At the cafe table across from me a group of older, gray-haired ladies sit down and one of them says, "Hi, you're back! We've missed you!" to their Mexican waiter who says he just returned from thirty days in Oaxaca. "Oh I love Oaxaca, it's so beautiful there! Did you hear that Deb," she says to her friend who is finishing something on her phone, "He's from Oaxaca!"
At the table next to me, a director, or producer, is talking to a young girl, early twenties, maybe younger -- wearing one of those headbands over her bangs, which I used to like a few years ago but not so much anymore -- about a film he is making that he wants her to be in. He brings up theater and she says she hasn't done any in L.A. but back in Ottawa there was something called the Fringe Festival and she was in that once.
It is sunny and still, cloudless, but hazy at the edges. There are no waves and no wind. The palm trees are limp and sort of crispy looking.

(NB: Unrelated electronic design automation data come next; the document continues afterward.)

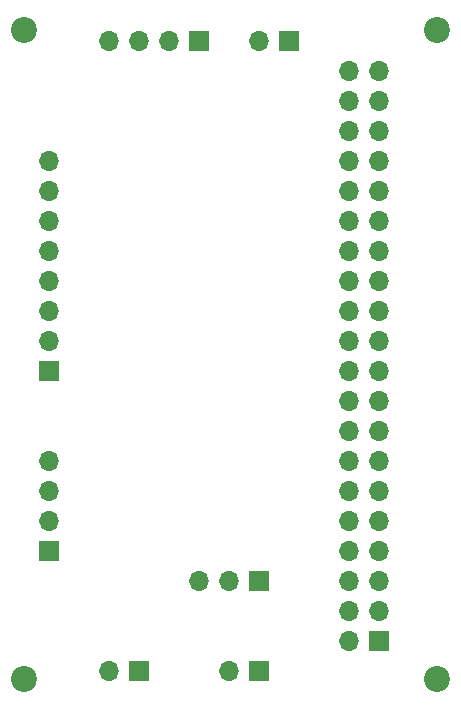
<source format=gbr>
%TF.GenerationSoftware,KiCad,Pcbnew,8.0.7*%
%TF.CreationDate,2025-03-04T00:24:51+01:00*%
%TF.ProjectId,Wildeye_pcb,57696c64-6579-4655-9f70-63622e6b6963,rev?*%
%TF.SameCoordinates,Original*%
%TF.FileFunction,Soldermask,Bot*%
%TF.FilePolarity,Negative*%
%FSLAX46Y46*%
G04 Gerber Fmt 4.6, Leading zero omitted, Abs format (unit mm)*
G04 Created by KiCad (PCBNEW 8.0.7) date 2025-03-04 00:24:51*
%MOMM*%
%LPD*%
G01*
G04 APERTURE LIST*
%ADD10R,1.700000X1.700000*%
%ADD11O,1.700000X1.700000*%
%ADD12C,2.200000*%
G04 APERTURE END LIST*
D10*
%TO.C,PIR_Sensor1*%
X152400000Y-106680000D03*
D11*
X149860000Y-106680000D03*
X147320000Y-106680000D03*
%TD*%
D10*
%TO.C,GY-87_Sensor1*%
X134620000Y-88900000D03*
D11*
X134620000Y-86360000D03*
X134620000Y-83820000D03*
X134620000Y-81280000D03*
X134620000Y-78740000D03*
X134620000Y-76200000D03*
X134620000Y-73660000D03*
X134620000Y-71120000D03*
%TD*%
D12*
%TO.C,REF1*%
X132500000Y-60000000D03*
%TD*%
D10*
%TO.C,LTE_Modem1*%
X147320000Y-60960000D03*
D11*
X144780000Y-60960000D03*
X142240000Y-60960000D03*
X139700000Y-60960000D03*
%TD*%
D10*
%TO.C,Switch_Module1*%
X142240000Y-114300000D03*
D11*
X139700000Y-114300000D03*
%TD*%
D12*
%TO.C,REF3*%
X167500000Y-115000000D03*
%TD*%
D10*
%TO.C,BME280_Sensor1*%
X134620000Y-104140000D03*
D11*
X134620000Y-101600000D03*
X134620000Y-99060000D03*
X134620000Y-96520000D03*
%TD*%
D12*
%TO.C,REF4*%
X132500000Y-115000000D03*
%TD*%
D10*
%TO.C,RaspberryPi_USB1*%
X154940000Y-60950000D03*
D11*
X152400000Y-60950000D03*
%TD*%
D10*
%TO.C,RaspberryPi_GPIOs1*%
X162560000Y-111760000D03*
D11*
X160020000Y-111760000D03*
X162560000Y-109220000D03*
X160020000Y-109220000D03*
X162560000Y-106680000D03*
X160020000Y-106680000D03*
X162560000Y-104140000D03*
X160020000Y-104140000D03*
X162560000Y-101600000D03*
X160020000Y-101600000D03*
X162560000Y-99060000D03*
X160020000Y-99060000D03*
X162560000Y-96520000D03*
X160020000Y-96520000D03*
X162560000Y-93980000D03*
X160020000Y-93980000D03*
X162560000Y-91440000D03*
X160020000Y-91440000D03*
X162560000Y-88900000D03*
X160020000Y-88900000D03*
X162560000Y-86360000D03*
X160020000Y-86360000D03*
X162560000Y-83820000D03*
X160020000Y-83820000D03*
X162560000Y-81280000D03*
X160020000Y-81280000D03*
X162560000Y-78740000D03*
X160020000Y-78740000D03*
X162560000Y-76200000D03*
X160020000Y-76200000D03*
X162560000Y-73660000D03*
X160020000Y-73660000D03*
X162560000Y-71120000D03*
X160020000Y-71120000D03*
X162560000Y-68580000D03*
X160020000Y-68580000D03*
X162560000Y-66040000D03*
X160020000Y-66040000D03*
X162560000Y-63500000D03*
X160020000Y-63500000D03*
%TD*%
D10*
%TO.C,Powerbank_Power1*%
X152400000Y-114300000D03*
D11*
X149860000Y-114300000D03*
%TD*%
D12*
%TO.C,REF2*%
X167500000Y-60000000D03*
%TD*%
M02*

</source>
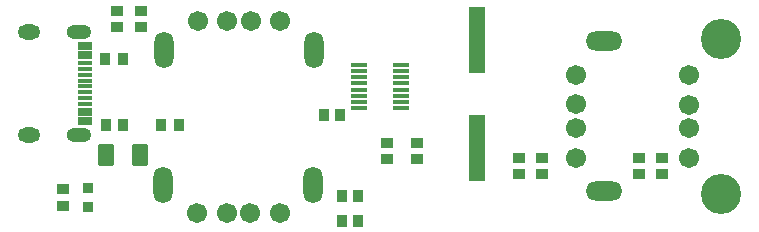
<source format=gts>
G04 Layer: TopSolderMaskLayer*
G04 EasyEDA Pro v2.2.27.1, 2024-09-16 11:55:17*
G04 Gerber Generator version 0.3*
G04 Scale: 100 percent, Rotated: No, Reflected: No*
G04 Dimensions in millimeters*
G04 Leading zeros omitted, absolute positions, 3 integers and 5 decimals*
%FSLAX35Y35*%
%MOMM*%
%AMRoundRect*1,1,$1,$2,$3*1,1,$1,$4,$5*1,1,$1,0-$2,0-$3*1,1,$1,0-$4,0-$5*20,1,$1,$2,$3,$4,$5,0*20,1,$1,$4,$5,0-$2,0-$3,0*20,1,$1,0-$2,0-$3,0-$4,0-$5,0*20,1,$1,0-$4,0-$5,$2,$3,0*4,1,4,$2,$3,$4,$5,0-$2,0-$3,0-$4,0-$5,$2,$3,0*%
%ADD10RoundRect,0.09131X-0.40514X0.45514X0.40514X0.45514*%
%ADD11RoundRect,0.09131X-0.45514X-0.40514X-0.45514X0.40514*%
%ADD12RoundRect,0.09131X0.40514X-0.45514X-0.40514X-0.45514*%
%ADD13RoundRect,0.07779X-0.61111X0.13612X0.61111X0.13612*%
%ADD14C,1.7016*%
%ADD15O,1.6256X3.10159*%
%ADD16O,3.10159X1.6256*%
%ADD17C,3.40159*%
%ADD18RoundRect,0.08669X0.55667X0.28168X0.55667X-0.28168*%
%ADD19RoundRect,0.08002X0.56X0.16X0.56X-0.16*%
%ADD20O,2.10002X1.20002*%
%ADD21O,1.90002X1.30002*%
%ADD22RoundRect,0.09473X0.65343X2.75343X0.65343X-2.75343*%
%ADD23RoundRect,0.09131X0.45514X0.40514X0.45514X-0.40514*%
%ADD24RoundRect,0.09131X0.40519X-0.40519X-0.40519X-0.40519*%
%ADD25RoundRect,0.09138X0.40835X-0.43712X-0.40835X-0.43712*%
%ADD26RoundRect,0.09138X0.43712X0.40835X0.43712X-0.40835*%
%ADD27RoundRect,0.09419X-0.59875X0.8677X0.59875X0.8677*%
G75*


G04 Pad Start*
G54D10*
G01X2787802Y-1003300D03*
G01X2647798Y-1003300D03*
G54D11*
G01X3187700Y-1238098D03*
G01X3187700Y-1378102D03*
G01X3441700Y-1238098D03*
G01X3441700Y-1378102D03*
G54D12*
G01X805523Y-1092200D03*
G01X945528Y-1092200D03*
G54D13*
G01X2944190Y-576504D03*
G01X2944190Y-629514D03*
G01X2944190Y-682498D03*
G01X2944190Y-735508D03*
G01X2944190Y-788492D03*
G01X2944190Y-841502D03*
G01X2944190Y-894512D03*
G01X2944190Y-947496D03*
G01X3304210Y-947496D03*
G01X3304210Y-894512D03*
G01X3304210Y-841502D03*
G01X3304210Y-788492D03*
G01X3304210Y-735508D03*
G01X3304210Y-682498D03*
G01X3304210Y-629514D03*
G01X3304210Y-576504D03*
G54D14*
G01X2276673Y-1834502D03*
G01X2026686Y-1834502D03*
G01X1826687Y-1834502D03*
G01X1576675Y-1834502D03*
G54D15*
G01X2561687Y-1594498D03*
G01X1291687Y-1594498D03*
G54D14*
G01X1580413Y-210198D03*
G01X1830400Y-210198D03*
G01X2030400Y-210198D03*
G01X2280412Y-210198D03*
G54D15*
G01X1295400Y-450202D03*
G01X2565400Y-450202D03*
G54D14*
G01X4782198Y-1364130D03*
G01X4782198Y-1114143D03*
G01X4782198Y-914143D03*
G01X4782198Y-664131D03*
G54D16*
G01X5022202Y-1649143D03*
G01X5022202Y-379143D03*
G54D14*
G01X5744604Y-1366012D03*
G01X5744604Y-1116000D03*
G01X5744604Y-916000D03*
G01X5744604Y-666013D03*
G54D17*
G01X6015596Y-1672996D03*
G01X6015596Y-359004D03*
G54D18*
G01X631203Y-416598D03*
G01X631203Y-496608D03*
G54D19*
G01X631203Y-561607D03*
G01X631203Y-611619D03*
G01X631203Y-661606D03*
G01X631203Y-711594D03*
G01X631203Y-761606D03*
G01X631203Y-811593D03*
G01X631203Y-861606D03*
G01X631203Y-911619D03*
G54D18*
G01X631203Y-976617D03*
G01X631203Y-1056602D03*
G54D20*
G01X576212Y-304101D03*
G01X576212Y-1169098D03*
G54D21*
G01X156197Y-304101D03*
G01X156197Y-1169098D03*
G54D22*
G01X3949700Y-1280795D03*
G01X3949700Y-370205D03*
G54D11*
G01X5314241Y-1365105D03*
G01X5314241Y-1505110D03*
G01X5516489Y-1364800D03*
G01X5516489Y-1504805D03*
G01X4305300Y-1365098D03*
G01X4305300Y-1505102D03*
G01X4495800Y-1365098D03*
G01X4495800Y-1505102D03*
G54D12*
G01X2800198Y-1689100D03*
G01X2940202Y-1689100D03*
G01X2800289Y-1897258D03*
G01X2940294Y-1897258D03*
G54D23*
G01X901700Y-260502D03*
G01X901700Y-120498D03*
G01X1104900Y-260502D03*
G01X1104900Y-120498D03*
G54D24*
G01X653593Y-1778612D03*
G01X653085Y-1618592D03*
G54D25*
G01X1270864Y-1092200D03*
G01X1421536Y-1092200D03*
G01X800964Y-525884D03*
G01X951636Y-525884D03*
G54D26*
G01X444500Y-1777136D03*
G01X444500Y-1626464D03*
G54D27*
G01X807999Y-1346200D03*
G01X1097001Y-1346200D03*
G04 Pad End*

M02*


</source>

Early this morning it was cold enough for a scarf -- and a coat -- but once the sun came all the way up I had to take off all outer layers and put on my sunglasses so the white magazine pages I was reading wouldn't blind me.
Across the boardwalk, a man plays guitar on a bench. He is old and black and wearing sunglasses and I think for a second he sort of looks blind, and then I think, now Lilibet just because he is black and wearing sunglasses and playing music does not mean he's blind.
Very fit and very tan joggers run past, many with dogs, one lady with three on one of those three pronged leashes.
A woman in a long tattered coat, and no shoes, stomps past screaming an animal-like "Rarrrrrrr!" and then screams, toward an imaginary enemy, "I'm gonna find you and kill you! Who leaves a baby! A baby! Rarrrrrrr!" We all look up and shake our heads and a man at another table says, "Welcome to Venice!" and we all give a sort of half-laugh.
I finish my coffee and my New Yorker article about Levi Johnston winning some porn award for his forthcoming appearance in Playgirl and ask for the bill from the Oaxacan waiter. When it arrives I am excited to see it's only $3.51 since I made it in before 9 am, when everything on the menu is fifty percent off. I have to get home to get my laundry out of the dryer before one of my neighbors takes it out and puts it on top of the counter so they can put their laundry in, which always completely creeps me out, the thought of someone else handling my underwear. Fortunately/unfortunately when I get to the laundry room I realize the dryer cycle never started because one of the quarters I inserted was actually from the Republica De Costa Rica and I wonder why in the hell I have a coin from the Repulica De Costa Rica but I don't have time to think about that because I have to get back to my computer to write, then run, then shower, then go on an audition for a Newcastle commercial at 1, for the role of "Female Newcastle Patron" who, according to the casting breakdown, is supposed to be:
"Attractive. Cute. Sophisticated. Confident, individualistic, laid-back and interesting. She's the type of person you'd like to hang out with, interesting/unique enough that you're drawn to her, but at the same time approachable. Tats okay. Urban sophistication as well. MUST BE 25 OR OLDER."
This all before cocktail waitressing at 5.
Just another day as the ultimate L.A. hyphenate: writer/actress/waitress/sometimes fitness model/sometimes box girl/ and hopefully soon-to-be grad student.
As a guy in a recent writing class said, "Are you like Jamaican or something? Cause you got alotta jobs."
No I am not Jamaican, but yes I do got alotta jobs, yes indeed I do.